-- Exercise --
Gather every line in the entries below that contains the string "chart", treating uppercase and lowercase letters as different.

#### Dataset ####

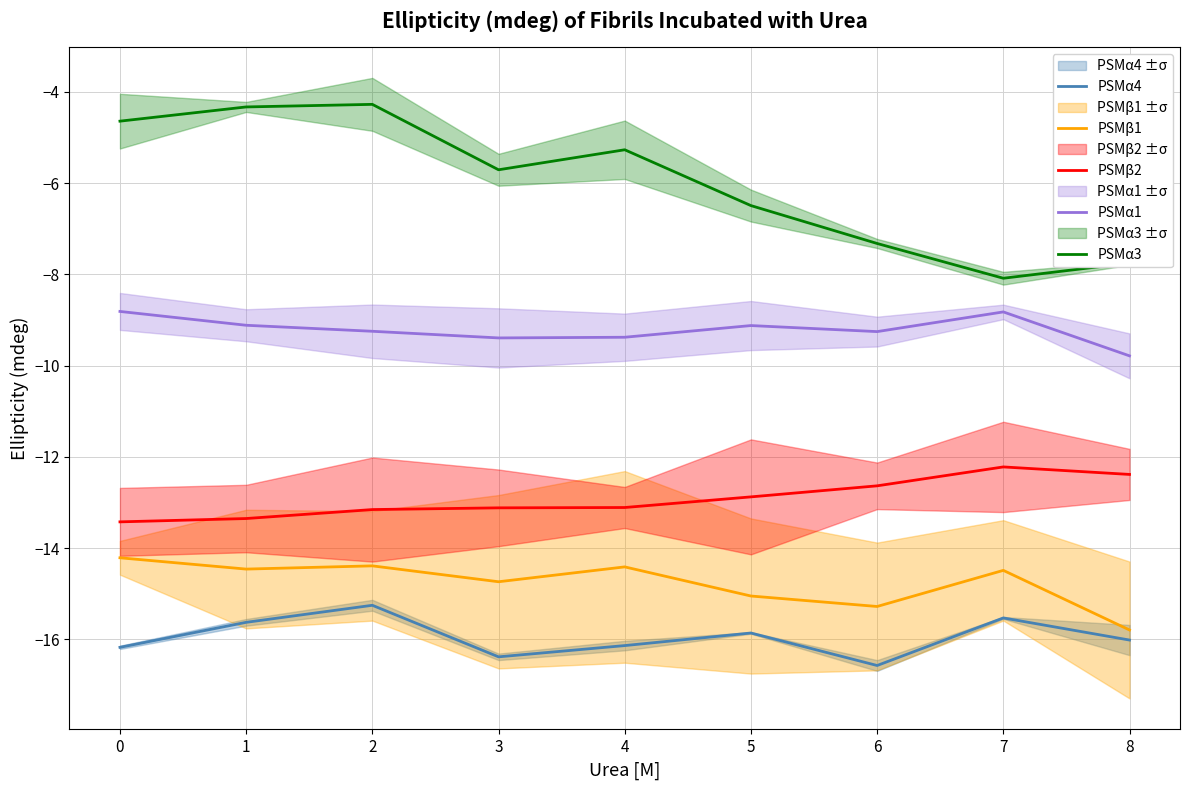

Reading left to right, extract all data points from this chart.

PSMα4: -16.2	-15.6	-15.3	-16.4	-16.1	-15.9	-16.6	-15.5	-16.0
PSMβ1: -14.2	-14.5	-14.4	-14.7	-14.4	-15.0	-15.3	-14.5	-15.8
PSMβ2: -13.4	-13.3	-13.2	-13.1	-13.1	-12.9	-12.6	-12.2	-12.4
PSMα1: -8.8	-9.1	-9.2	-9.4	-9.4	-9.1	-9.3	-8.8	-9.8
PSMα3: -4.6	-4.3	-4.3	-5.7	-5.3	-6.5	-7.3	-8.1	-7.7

####
#### Dataset ####

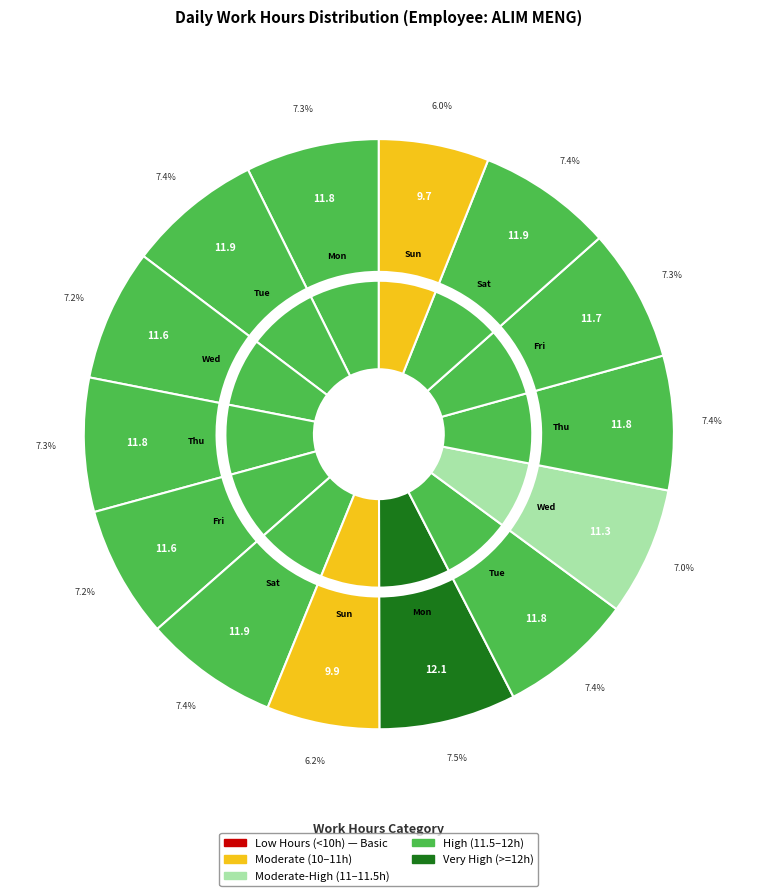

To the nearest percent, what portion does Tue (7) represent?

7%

####
#### Dataset ####

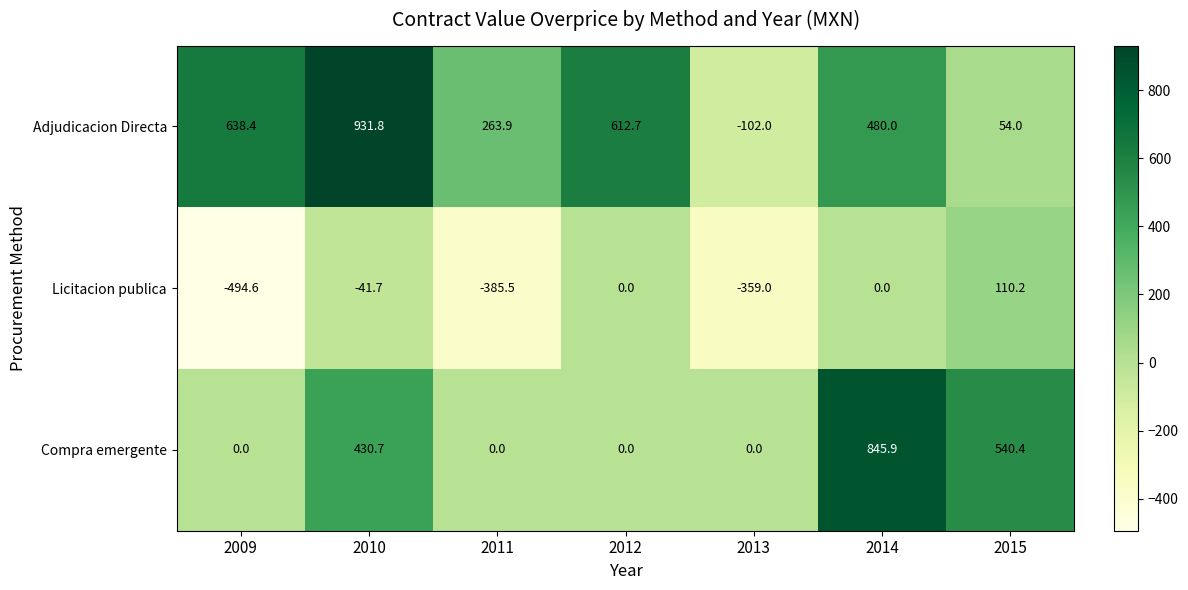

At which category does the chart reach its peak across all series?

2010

####

-- Your response --
Reading left to right, extract all data points from this chart.
At which category does the chart reach its peak across all series?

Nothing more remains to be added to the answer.